TASK OBJECTIVE:
Can you carry on the news item about Microsoft's Majorana 2 quantum chip, picking up after its last sentence?

EXCERPT PROVIDED:
▼
Microsoft unveiled a new quantum computing chip, Majorana 2, a follow-on from its first Majorana chip last year that it redesigned with the help of AI, indicating that the tech giant now believes it will have commercially useful quantum machines by 2029. The new target date puts Microsoft on track to have quantum computers the same year as rival IBM, which last month said it plans to spend $10 billion on quantum machines. It also spun out a company to make quantum chips for others, with backing from President Donald Trump's administration.
Microsoft had not previously given a target year for the new chip, saying only that it would be a matter of years, not decades.
Microsoft and IBM are racing against Alphabet's Google, Amazon and several Chinese efforts to develop quantum systems that could crack problems in medicine, chemistry and cybersecurity that would take conventional computers thousands of years.
▲
DATA FOR REVIEW:
▼
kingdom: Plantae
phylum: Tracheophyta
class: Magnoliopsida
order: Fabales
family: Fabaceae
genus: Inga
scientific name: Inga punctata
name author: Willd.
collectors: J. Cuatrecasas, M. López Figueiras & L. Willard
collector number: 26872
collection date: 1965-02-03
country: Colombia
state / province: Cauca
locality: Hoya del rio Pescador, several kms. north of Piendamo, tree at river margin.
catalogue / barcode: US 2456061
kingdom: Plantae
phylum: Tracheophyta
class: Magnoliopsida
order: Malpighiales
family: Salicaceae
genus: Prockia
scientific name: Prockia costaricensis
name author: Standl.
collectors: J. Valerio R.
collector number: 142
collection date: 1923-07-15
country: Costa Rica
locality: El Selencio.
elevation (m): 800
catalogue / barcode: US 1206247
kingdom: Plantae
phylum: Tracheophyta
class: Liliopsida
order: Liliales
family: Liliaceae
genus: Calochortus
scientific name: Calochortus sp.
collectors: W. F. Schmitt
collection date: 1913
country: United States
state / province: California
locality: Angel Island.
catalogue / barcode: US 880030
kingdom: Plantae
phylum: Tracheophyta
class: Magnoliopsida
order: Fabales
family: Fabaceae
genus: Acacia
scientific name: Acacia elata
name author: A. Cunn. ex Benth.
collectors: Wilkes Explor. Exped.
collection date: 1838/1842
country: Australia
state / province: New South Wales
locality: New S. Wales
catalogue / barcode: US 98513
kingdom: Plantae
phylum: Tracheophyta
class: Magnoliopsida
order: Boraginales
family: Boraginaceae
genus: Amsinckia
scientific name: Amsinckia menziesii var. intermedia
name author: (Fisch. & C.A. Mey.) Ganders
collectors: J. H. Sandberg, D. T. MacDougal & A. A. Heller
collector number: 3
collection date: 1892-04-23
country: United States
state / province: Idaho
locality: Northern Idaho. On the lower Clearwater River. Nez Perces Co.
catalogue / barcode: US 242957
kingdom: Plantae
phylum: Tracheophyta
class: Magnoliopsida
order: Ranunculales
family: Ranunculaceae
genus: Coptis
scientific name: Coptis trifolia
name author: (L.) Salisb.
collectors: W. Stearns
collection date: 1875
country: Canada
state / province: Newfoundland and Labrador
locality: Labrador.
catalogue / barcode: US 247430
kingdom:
▲
RESULT OF THIS TASK:
The biggest change to Microsoft's internally made chip versus its predecessor is that it uses an entirely new set of materials. While Google, IBM and many others make quantum chips with superconducting wires made out of aluminum, Microsoft's will be made out of lead, a larger atom.
Microsoft made the switch with the help of AI tools that it developed for use in materials science, and the result was a 1,000-fold improvement in some aspects of Majorana 2's performance, said Jason Zander, an executive vice president at Microsoft who oversees the firm's quantum efforts. The breakthrough, Zander said, was figuring out how to use lead, which is water soluble, on a chip without the lead washing away during the manufacturing process.